Le cri des libraires de l'Ontario français

Depuis un certain temps, des libraires franco-ontariens sonnent la trompette de leurs difficultés financières et la possibilité de fermeture. Une concertation et une politique d'acquisition des grands intervenants du livre en Ontario français sont requises afin de maintenir nos centres de ventes de livres partout dans la province.
Plusieurs raisons, tant économiques qu'institutionnelles expliquent cet état de fait.
Au plan économique, la numérisation du livre a grandement modifié les habitudes des lecteurs grâce à une disponibilité des ouvrages en version électronique à peu de frais.
Les habitudes de lecture des francophones ont aussi grandement changé. Nous lisons de moins en moins, et souvent les ouvrages achetés sont en langue anglaise, ce qui réduit encore plus le marché francophone. Les francophones ont aussi tendance à lire des biographies, des romans, des livres de recettes et d'autres ouvrages utilitaires, qui sont disponibles en très grand nombre dans les grandes chaînes - souvent à des prix coupés afin d'attirer des consommateurs.
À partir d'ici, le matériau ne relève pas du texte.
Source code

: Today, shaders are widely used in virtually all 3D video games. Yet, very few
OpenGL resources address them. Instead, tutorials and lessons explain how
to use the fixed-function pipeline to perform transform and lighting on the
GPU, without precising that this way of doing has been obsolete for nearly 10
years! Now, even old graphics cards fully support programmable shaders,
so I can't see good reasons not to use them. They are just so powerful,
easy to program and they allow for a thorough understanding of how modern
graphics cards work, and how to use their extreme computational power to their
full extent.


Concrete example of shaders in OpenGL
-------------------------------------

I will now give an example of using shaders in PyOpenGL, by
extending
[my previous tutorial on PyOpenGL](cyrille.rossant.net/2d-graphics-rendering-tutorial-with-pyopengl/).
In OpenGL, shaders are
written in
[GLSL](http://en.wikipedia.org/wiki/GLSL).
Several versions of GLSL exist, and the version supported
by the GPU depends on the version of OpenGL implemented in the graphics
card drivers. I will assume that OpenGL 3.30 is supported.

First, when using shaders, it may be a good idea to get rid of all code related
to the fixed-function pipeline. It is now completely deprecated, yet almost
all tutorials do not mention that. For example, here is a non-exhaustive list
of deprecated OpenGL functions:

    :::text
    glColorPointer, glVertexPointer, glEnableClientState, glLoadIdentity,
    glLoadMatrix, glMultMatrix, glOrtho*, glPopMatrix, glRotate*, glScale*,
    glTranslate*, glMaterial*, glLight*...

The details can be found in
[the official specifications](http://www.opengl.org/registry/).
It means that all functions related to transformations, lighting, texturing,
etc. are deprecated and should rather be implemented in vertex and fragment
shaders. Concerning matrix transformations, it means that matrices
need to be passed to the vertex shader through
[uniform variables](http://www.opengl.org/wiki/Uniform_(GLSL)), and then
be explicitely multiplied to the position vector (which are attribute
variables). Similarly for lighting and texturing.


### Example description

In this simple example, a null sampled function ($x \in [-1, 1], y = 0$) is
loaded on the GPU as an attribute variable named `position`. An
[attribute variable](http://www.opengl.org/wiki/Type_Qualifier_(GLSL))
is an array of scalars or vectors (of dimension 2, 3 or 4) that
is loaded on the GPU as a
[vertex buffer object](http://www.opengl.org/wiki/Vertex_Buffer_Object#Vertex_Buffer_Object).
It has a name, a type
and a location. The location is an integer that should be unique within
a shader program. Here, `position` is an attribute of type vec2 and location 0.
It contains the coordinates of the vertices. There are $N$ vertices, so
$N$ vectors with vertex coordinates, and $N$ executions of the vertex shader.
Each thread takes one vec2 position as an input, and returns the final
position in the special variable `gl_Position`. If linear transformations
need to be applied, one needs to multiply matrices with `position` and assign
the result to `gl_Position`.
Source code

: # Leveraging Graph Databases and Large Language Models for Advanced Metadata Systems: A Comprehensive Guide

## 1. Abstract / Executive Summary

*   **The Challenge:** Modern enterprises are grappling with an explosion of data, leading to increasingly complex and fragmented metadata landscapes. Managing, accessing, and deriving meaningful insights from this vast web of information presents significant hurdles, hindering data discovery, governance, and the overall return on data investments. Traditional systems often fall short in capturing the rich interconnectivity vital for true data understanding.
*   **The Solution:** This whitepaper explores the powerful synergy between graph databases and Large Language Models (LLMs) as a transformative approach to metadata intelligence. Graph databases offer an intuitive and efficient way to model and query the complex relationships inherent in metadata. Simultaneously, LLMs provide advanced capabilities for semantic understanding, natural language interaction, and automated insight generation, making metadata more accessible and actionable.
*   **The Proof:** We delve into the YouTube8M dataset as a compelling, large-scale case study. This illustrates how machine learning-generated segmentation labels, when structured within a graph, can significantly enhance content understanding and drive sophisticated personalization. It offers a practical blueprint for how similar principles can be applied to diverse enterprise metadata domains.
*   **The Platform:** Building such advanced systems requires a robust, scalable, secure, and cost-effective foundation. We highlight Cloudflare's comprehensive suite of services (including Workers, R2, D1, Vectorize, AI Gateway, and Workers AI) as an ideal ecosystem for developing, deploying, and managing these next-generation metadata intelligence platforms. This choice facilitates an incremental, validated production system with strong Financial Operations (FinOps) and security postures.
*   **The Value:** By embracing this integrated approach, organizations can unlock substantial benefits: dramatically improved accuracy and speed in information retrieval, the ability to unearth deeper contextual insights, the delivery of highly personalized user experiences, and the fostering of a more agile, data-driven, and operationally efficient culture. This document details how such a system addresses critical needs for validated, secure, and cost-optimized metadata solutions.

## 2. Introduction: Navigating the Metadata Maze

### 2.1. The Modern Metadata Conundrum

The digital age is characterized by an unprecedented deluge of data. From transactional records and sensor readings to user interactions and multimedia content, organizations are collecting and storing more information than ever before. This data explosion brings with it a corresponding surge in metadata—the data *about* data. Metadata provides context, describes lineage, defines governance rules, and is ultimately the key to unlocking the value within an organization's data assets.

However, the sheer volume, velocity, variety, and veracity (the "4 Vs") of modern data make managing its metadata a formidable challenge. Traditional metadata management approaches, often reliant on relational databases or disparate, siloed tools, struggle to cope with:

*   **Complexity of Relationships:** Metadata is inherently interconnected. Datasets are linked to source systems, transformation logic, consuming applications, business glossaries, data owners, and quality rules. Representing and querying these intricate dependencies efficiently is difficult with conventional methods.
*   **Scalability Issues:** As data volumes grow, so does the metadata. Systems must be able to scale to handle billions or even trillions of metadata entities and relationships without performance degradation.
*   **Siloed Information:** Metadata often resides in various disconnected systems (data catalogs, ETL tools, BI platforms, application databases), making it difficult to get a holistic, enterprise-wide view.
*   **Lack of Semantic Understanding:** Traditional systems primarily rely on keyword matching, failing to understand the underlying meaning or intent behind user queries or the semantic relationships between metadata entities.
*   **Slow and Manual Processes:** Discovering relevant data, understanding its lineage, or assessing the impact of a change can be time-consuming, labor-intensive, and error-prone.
Il devient difficile pour les libraires indépendants francophones de concurrencer avec ces multinationales, qui achètent un très grand volume de livres à des prix avantageux.
Au niveau institutionnel, de grandes librairies québécoises offrent aux institutions francophones et francophiles, dont les conseils scolaires, des ouvrages à des prix éliminant pratiquement toute concurrence par les libraires indépendants francophones. De plus, les conseils scolaires francophones s'approvisionnent principalement d'un seul fournisseur, ce qui réduit la possibilité de supporter un marché francophone indépendant du livre en Ontario.
L'argument des bibliothèques publiques et des conseils scolaires est que leur choix est fait en fonction du prix. On ne tient pas compte du libraire indépendant qui se distingue par un service personnalisé et la disponibilité de l'ouvrage.
Nous devons développer une politique d'acquisition du livre en Ontario français qui regroupe tous les intervenants par une rencontre stratégique et de concertation de ces derniers. Ce groupe doit inclure autant les conseils scolaires francophones et anglophones qui achètent des livres en langue française, les bibliothèques publiques, les auteurs, les maisons d'édition et les consommateurs.
Cette politique doit aménager l'acquisition de livres par une liste de librairies certifiées dont le mandat est la vente d'ouvrages principalement en langue française en Ontario à des prix établis dans une fourchette pour une période de temps donné. Les acquisitions doivent aussi faire l'objet d'un processus d'appel d'offres aux librairies certifiées qui ont une place d'affaires en Ontario afin de tenir compte de l'ouverture des marchés publics au Canada.
Cette politique d'acquisition du livre doit recevoir l'appui du gouvernement de l'Ontario afin d'amener à la table les intervenants institutionnels qui ont par habitude acheté leurs ouvrages sans contraintes ou obligations communautaires.
Tous les intervenants doivent faire des compromis afin qu'une partie dentre eux, comme les bibliothèques publiques et les conseils scolaires, ne fassent l'objet de nouveaux coûts exceptionnels dans l'acquisition d'ouvrages.
Une marque de succès de cette nouvelle politique sera son adoption par les intervenants dans le monde du livre en Ontario et une volonté du gouvernement ontarien d'épouser cette politique avec les adaptations nécessaires au monde anglophone.
Lorsque les francophones expriment leur leadership dans la résolution de leurs problèmes, ils deviennent un point de référence pour l'Ontario tant anglophone que francophone.
En se concertant par l'adoption d'une politique du livre en Ontario français qui englobe un processus d'acquisition et de distribution, nous guidons les intervenants à agir pour l'ensemble de la communauté francophone et la survie du monde littéraire francophone en Ontario.